Chart analysis data:
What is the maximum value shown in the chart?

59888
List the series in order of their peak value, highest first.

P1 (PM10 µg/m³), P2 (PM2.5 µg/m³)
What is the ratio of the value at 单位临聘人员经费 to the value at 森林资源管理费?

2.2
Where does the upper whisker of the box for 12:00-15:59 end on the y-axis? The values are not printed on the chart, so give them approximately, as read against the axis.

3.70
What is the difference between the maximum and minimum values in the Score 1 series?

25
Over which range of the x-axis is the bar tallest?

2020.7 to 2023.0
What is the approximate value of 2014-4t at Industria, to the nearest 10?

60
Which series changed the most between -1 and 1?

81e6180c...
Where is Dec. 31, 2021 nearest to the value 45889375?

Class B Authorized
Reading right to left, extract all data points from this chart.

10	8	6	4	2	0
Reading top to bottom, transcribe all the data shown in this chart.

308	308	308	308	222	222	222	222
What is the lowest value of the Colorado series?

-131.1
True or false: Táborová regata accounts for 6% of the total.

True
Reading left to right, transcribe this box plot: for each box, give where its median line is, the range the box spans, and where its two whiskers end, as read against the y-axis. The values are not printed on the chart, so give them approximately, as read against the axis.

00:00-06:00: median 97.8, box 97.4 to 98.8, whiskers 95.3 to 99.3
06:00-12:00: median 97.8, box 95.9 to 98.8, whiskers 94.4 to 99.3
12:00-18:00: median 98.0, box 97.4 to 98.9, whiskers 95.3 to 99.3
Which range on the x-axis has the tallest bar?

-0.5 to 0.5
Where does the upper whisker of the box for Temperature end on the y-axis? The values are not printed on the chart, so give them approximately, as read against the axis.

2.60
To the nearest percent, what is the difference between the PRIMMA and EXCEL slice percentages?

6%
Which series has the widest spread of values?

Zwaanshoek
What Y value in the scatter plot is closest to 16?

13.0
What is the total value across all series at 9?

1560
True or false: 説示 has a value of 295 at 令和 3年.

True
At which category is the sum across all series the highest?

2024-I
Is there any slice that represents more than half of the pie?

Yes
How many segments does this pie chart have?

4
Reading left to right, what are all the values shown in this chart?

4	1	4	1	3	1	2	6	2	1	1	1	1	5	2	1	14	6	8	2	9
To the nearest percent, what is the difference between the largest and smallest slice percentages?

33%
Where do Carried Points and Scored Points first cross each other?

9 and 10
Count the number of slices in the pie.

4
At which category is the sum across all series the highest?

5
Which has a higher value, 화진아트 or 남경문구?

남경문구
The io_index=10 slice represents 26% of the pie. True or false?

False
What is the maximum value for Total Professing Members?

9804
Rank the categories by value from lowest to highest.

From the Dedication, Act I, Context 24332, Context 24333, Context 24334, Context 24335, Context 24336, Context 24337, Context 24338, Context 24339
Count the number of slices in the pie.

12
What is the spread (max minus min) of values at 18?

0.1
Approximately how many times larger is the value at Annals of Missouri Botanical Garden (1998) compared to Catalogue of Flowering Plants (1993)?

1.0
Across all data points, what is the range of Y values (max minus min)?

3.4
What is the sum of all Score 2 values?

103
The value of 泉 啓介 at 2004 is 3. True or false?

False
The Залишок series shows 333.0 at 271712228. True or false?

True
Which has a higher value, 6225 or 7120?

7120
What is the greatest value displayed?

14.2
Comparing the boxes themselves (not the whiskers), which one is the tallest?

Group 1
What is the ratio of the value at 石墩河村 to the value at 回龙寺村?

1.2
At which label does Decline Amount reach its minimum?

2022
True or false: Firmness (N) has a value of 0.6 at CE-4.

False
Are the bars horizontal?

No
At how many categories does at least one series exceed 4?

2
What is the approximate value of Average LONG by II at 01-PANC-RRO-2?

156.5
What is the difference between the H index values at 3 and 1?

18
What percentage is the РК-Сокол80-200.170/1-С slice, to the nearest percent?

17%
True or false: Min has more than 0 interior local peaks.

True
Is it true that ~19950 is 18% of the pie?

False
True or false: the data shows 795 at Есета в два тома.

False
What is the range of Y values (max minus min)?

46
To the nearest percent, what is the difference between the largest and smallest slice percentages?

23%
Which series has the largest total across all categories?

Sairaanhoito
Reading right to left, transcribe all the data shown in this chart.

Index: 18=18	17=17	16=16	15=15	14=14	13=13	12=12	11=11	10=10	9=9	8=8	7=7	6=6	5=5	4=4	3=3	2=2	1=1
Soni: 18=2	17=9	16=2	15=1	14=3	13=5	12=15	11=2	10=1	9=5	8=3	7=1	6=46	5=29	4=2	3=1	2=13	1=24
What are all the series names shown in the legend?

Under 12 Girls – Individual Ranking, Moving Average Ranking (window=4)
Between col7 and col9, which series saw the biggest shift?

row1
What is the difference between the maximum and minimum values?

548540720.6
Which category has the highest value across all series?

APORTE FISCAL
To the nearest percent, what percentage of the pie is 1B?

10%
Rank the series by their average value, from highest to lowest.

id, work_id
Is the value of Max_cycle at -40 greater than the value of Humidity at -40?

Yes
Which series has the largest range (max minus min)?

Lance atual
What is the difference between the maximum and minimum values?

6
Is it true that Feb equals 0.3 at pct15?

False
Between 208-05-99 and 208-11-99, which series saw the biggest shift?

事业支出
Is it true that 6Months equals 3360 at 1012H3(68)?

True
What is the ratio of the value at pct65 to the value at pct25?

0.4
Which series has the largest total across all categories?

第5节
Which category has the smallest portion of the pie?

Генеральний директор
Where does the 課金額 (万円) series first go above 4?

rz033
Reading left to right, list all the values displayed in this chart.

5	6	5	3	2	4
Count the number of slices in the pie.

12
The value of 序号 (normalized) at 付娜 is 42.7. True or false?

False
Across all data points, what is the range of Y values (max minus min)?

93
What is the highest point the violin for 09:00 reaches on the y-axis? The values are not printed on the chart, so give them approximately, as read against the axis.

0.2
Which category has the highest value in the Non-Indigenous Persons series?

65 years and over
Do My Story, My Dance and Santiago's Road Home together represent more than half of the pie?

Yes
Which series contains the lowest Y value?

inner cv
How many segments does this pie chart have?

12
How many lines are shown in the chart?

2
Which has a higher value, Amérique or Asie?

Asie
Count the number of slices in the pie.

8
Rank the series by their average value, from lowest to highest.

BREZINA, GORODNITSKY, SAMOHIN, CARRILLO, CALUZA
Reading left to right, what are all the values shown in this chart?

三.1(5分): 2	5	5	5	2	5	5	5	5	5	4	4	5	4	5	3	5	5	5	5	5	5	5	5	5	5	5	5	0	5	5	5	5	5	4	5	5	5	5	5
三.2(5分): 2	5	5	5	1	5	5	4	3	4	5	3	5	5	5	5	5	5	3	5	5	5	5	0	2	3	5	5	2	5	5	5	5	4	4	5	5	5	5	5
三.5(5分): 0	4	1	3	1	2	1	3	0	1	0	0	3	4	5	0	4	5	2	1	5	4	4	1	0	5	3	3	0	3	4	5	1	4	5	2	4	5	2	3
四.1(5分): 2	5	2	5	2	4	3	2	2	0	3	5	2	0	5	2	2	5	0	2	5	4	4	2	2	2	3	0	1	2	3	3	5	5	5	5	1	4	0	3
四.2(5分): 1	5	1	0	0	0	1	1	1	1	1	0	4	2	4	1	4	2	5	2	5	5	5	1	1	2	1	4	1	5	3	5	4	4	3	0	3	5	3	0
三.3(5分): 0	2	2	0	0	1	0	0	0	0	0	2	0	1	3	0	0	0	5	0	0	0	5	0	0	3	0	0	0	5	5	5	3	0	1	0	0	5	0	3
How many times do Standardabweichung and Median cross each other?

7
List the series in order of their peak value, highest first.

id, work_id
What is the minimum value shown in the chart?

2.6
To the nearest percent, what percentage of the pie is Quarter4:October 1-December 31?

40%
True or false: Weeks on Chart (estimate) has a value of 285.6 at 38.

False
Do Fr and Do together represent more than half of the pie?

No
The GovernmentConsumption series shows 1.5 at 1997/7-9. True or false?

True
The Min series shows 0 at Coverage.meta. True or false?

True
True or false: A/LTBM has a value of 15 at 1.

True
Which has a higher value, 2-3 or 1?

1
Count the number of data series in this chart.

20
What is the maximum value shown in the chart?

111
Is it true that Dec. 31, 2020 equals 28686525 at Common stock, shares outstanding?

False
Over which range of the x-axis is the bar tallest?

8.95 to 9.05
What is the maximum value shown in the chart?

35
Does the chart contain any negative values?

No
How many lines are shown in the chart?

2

Directive: Copy out, word for word, the part of the data that runs from its first line through the line containing "True or false: Táborová", including both of these lines.

Solution for this task:
What is the maximum value shown in the chart?

59888
List the series in order of their peak value, highest first.

P1 (PM10 µg/m³), P2 (PM2.5 µg/m³)
What is the ratio of the value at 单位临聘人员经费 to the value at 森林资源管理费?

2.2
Where does the upper whisker of the box for 12:00-15:59 end on the y-axis? The values are not printed on the chart, so give them approximately, as read against the axis.

3.70
What is the difference between the maximum and minimum values in the Score 1 series?

25
Over which range of the x-axis is the bar tallest?

2020.7 to 2023.0
What is the approximate value of 2014-4t at Industria, to the nearest 10?

60
Which series changed the most between -1 and 1?

81e6180c...
Where is Dec. 31, 2021 nearest to the value 45889375?

Class B Authorized
Reading right to left, extract all data points from this chart.

10	8	6	4	2	0
Reading top to bottom, transcribe all the data shown in this chart.

308	308	308	308	222	222	222	222
What is the lowest value of the Colorado series?

-131.1
True or false: Táborová regata accounts for 6% of the total.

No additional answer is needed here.